HTML5 Video Encoding Using ffmpeg

25/11/14 Permalink

HTML5 video is a new technology that simplifies the process of displaying web video on your website. Flash is still the main player on the web but HTML5 video is starting to gain prominence. The way to display video is via some very simple HTML code:

<video id="video" controls="true" preload="none">
<source src="video.webm" type="video/webm">
<source src="video.mp4" type="video/mp4">	
This message displays when there is no HTML5 video support.
</video>

As if it was as simple as that. The different <sources>'s are URL locations to differently encoded versions of the same video. These are needed because different browsers have different available video decoders. Check here for current support.

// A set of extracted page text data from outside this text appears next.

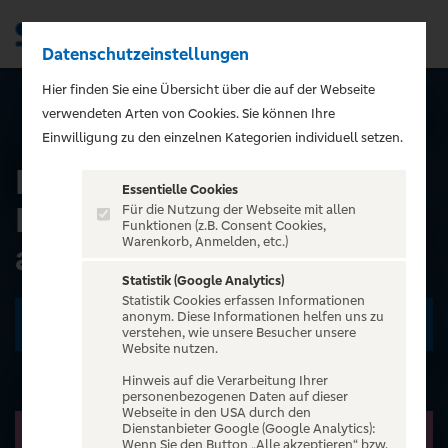
Datenschutzeinstellungen
Men
);">
Hier finden Sie eine Übersicht über die auf der Webseite
verwendeten Arten von Cookies. Sie können Ihre
ALLE EVENTS
Einwilligung zu den einzelnen Kategorien individuell setzen.
Nizar & Shayan - Die
Essentielle Cookies
Deutschen Podcast: Tour,
Für die Nutzung der Webseite mit allen
Funktionen (z.B. Consent Cookies,
Warenkorb, Anmelden, etc.)
aber anders!
Statistik (Google Analytics)
Statistik Cookies erfassen Informationen
anonym. Diese Informationen helfen uns zu
Zu den Terminen
verstehen, wie unsere Besucher unsere
Website nutzen.
Hinweis auf die Verarbeitung Ihrer
personenbezogenen Daten auf dieser
Webseite in den USA durch den
Dienstanbieter Google (Google Analytics):
Wenn Sie den Button „Alle akzeptieren“ bzw.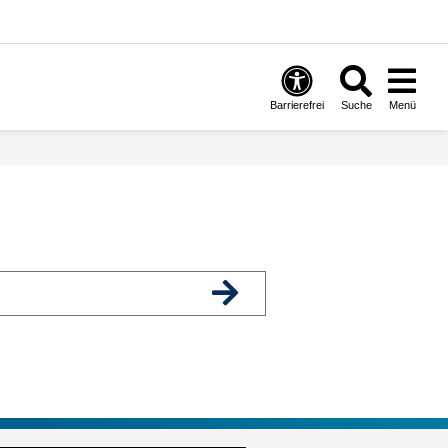
Barrierefrei
Suche
Menü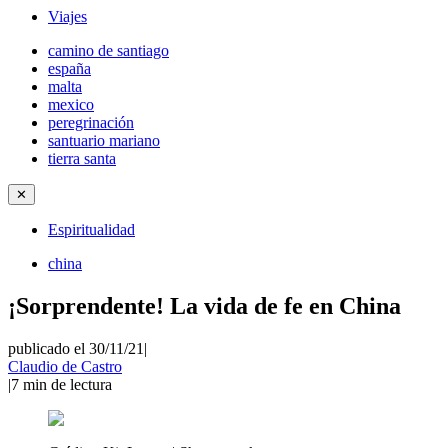
Viajes
camino de santiago
españa
malta
mexico
peregrinación
santuario mariano
tierra santa
✕
Espiritualidad
china
¡Sorprendente! La vida de fe en China
publicado el 30/11/21
|
Claudio de Castro
|
7
min de lectura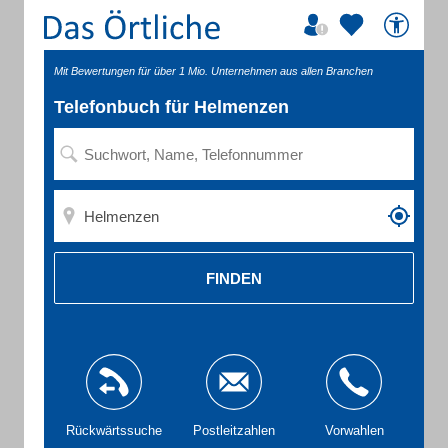
Mit Bewertungen für über 1 Mio. Unternehmen aus allen Branchen
Telefonbuch für Helmenzen
FINDEN
Rückwärtssuche
Postleitzahlen
Vorwahlen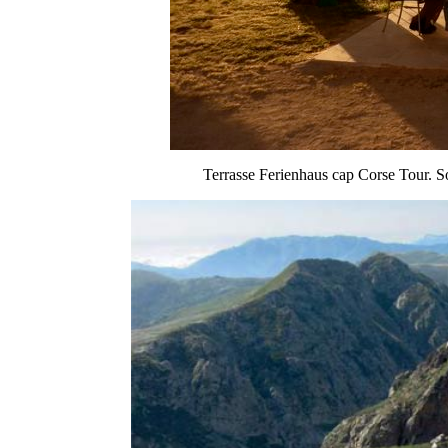
Terrasse Ferienhaus cap Corse Tour.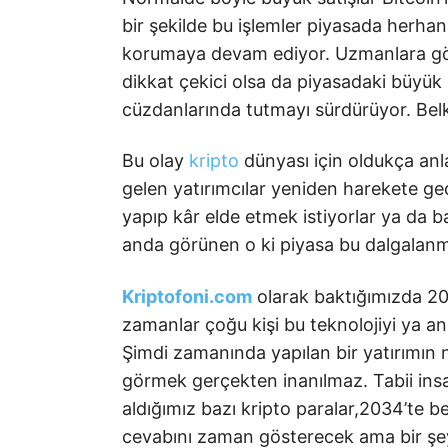
bir şekilde bu işlemler piyasada herha
korumaya devam ediyor. Uzmanlara göre 
dikkat çekici olsa da piyasadaki büyük 
cüzdanlarında tutmayı sürdürüyor. Belki 
Bu olay
kripto
dünyası için oldukça anla
gelen yatırımcılar yeniden harekete geçi
yapıp kâr elde etmek istiyorlar ya da ba
anda görünen o ki piyasa bu dalgalan
Kriptofoni.com
olarak baktığımızda 201
zamanlar çoğu kişi bu teknolojiyi ya 
Şimdi zamanında yapılan bir yatırımın
görmek gerçekten inanılmaz. Tabii ins
aldığımız bazı kripto paralar,2034’te 
cevabını zaman gösterecek ama bir şey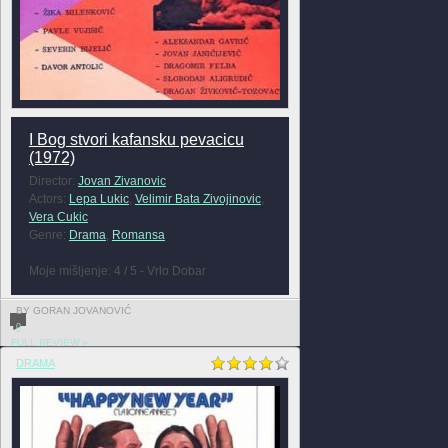
I Bog stvori kafansku pevacicu
(1972)
Director:
Jovan Zivanovic
Actors:
Lepa Lukic
,
Velimir Bata Zivojinovic
,
Vera Cukic
Genre:
Drama
,
Romansa
Moje mišljenje: 4 / 5 - Vrlo Dobar
BY GORAN JOVANOVIĆ
0
FULL REVIEW »
DRAMA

Encoding in h264 and webm will cover the vast majority of browsers and here's how you do it with ffmpeg (you will need the libx264 & libfaac codecs for h264 video, and libvpx & libvorbis for webm):

h264 (mp4)ffmpeg -i video.avi -c:v libx264 -c:a libfaac -b:v 500k -b:a 128k -profile:v baseline video.mp4
webmffmpeg -i video.avi -c:v libvpx -c:a libvorbis -b:v 500k -b:a 128k video.webm

Nuances:

  • Internet Explorer 9 plays h264 but was only happy when I set the audio bit rate to 128k. 64k didn't work.
  • With some browsers your web server must send back the headers Content-Type: video/mp4 for h264 and Content-Type: video/webm for webm.
  • Safari on Windows requires you to install QuickTime to play h264.